By A Smith (anonymous) | Posted February 06, 2009 at 21:40:39

Jon C, does having a lower tax rate on vacant land promote vacancy? I'm not sure, I never really thought of it that way before. However, seeing that most property owners want to make money on their investment and have fixed costs related to ownership (mortgage payments), I doubt that letting buildings remain vacant is their first choice. I tend to think most would like to have paying tenants. However, if you think that it acts like an incentive in letting buildings remain vacant, I can see where you may have a point, albeit very small. Therefore, if you think the city should drop commercial rates down to the same rate as vacant commercial properties, that would be very helpful.

>> While the tax rate in Hamilton is marginally more expensive (all other factors are comparable or cheaper)

Tax rates on residential properties aren't just marginally more expensive in Hamilton as compared to Toronto, they are almost twice as much. In effect, the city of Hamilton charges people/investors twice as much for the same level of services as does Toronto. Why would anyone fork over an extra .82% x their property value if they didn't have to? This extra cost explains why there are more vacant buildings in Hamilton than Toronto, why less people want to live here and why property values are about half as much.

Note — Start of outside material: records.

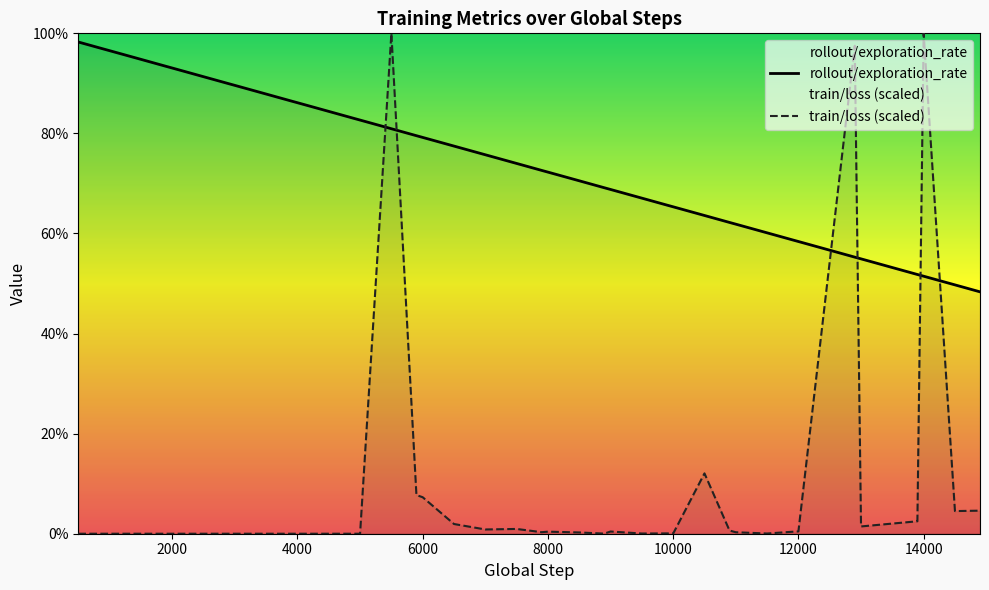

What is the value of the train/loss (scaled) point at the 35th from the left?

1.0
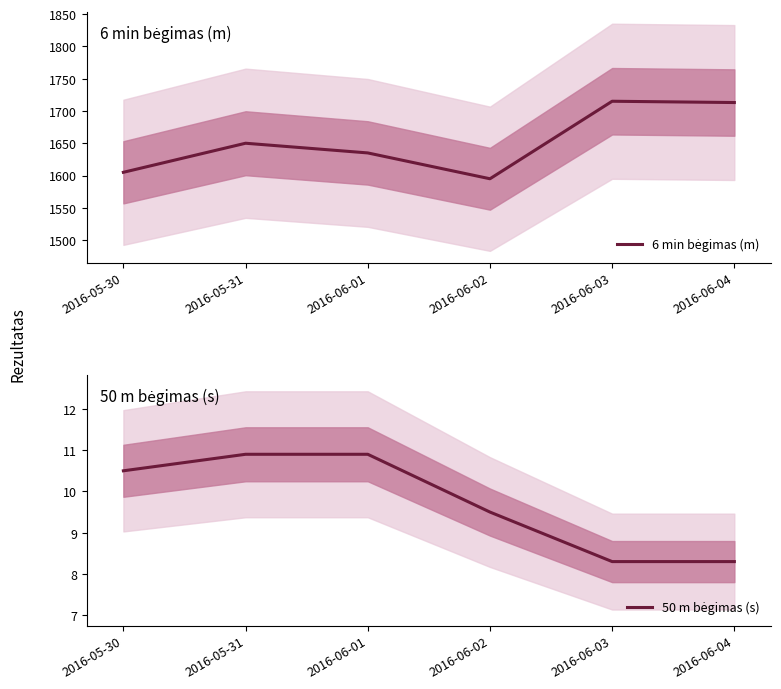

The 6 min bėgimas (m) series shows 1595.0 at 2016-06-02. True or false?

True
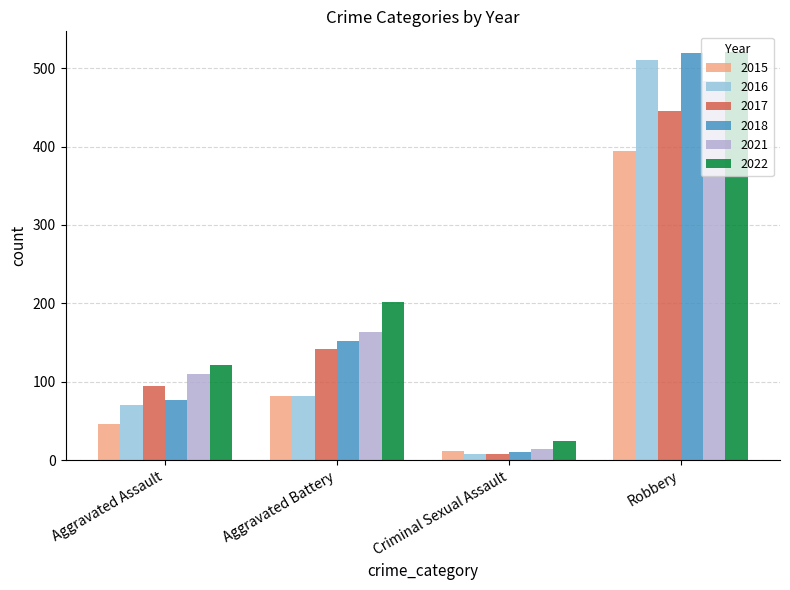

Rank the categories by 2017 value from highest to lowest.

Robbery, Aggravated Battery, Aggravated Assault, Criminal Sexual Assault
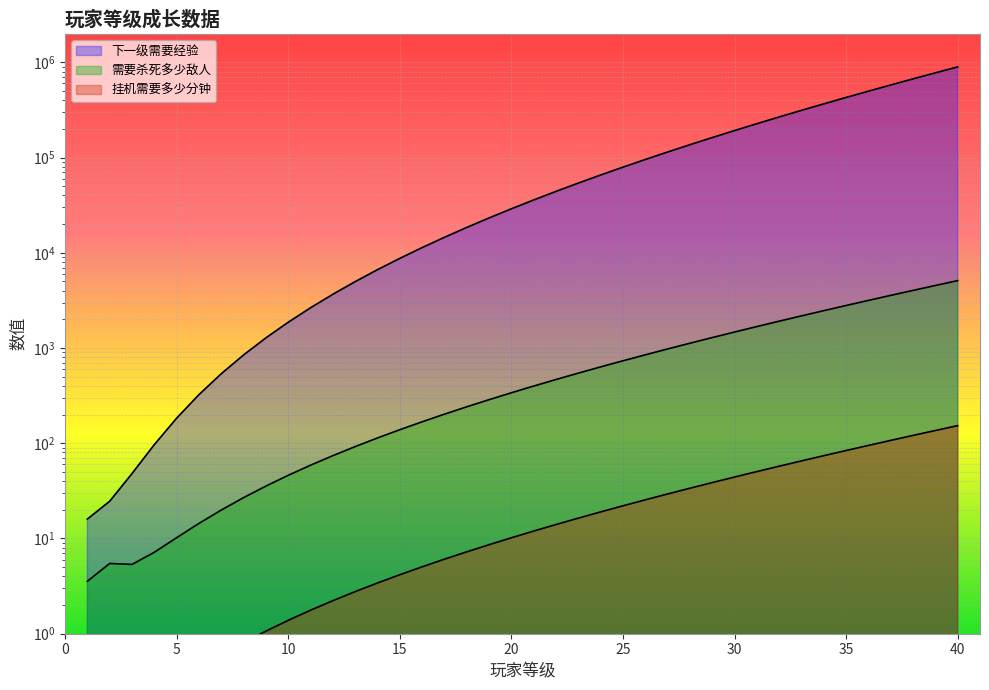

True or false: 需要杀死多少敌人 and 挂机需要多少分钟 intersect in this chart.

False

If the city wants to foster demand for it's product, they should start by matching residential rates with Toronto. This would not have to happen overnight, but could be phased in over a few years. It would require cutting a certain amount of spending, but not as much as most people would think, as the increased demand for homes would push up property values and thus assessments. The recent cut in commercial tax rates up until 2006 has shown what lowering costs for businesses can do, as many new developments have taken place since their reduction.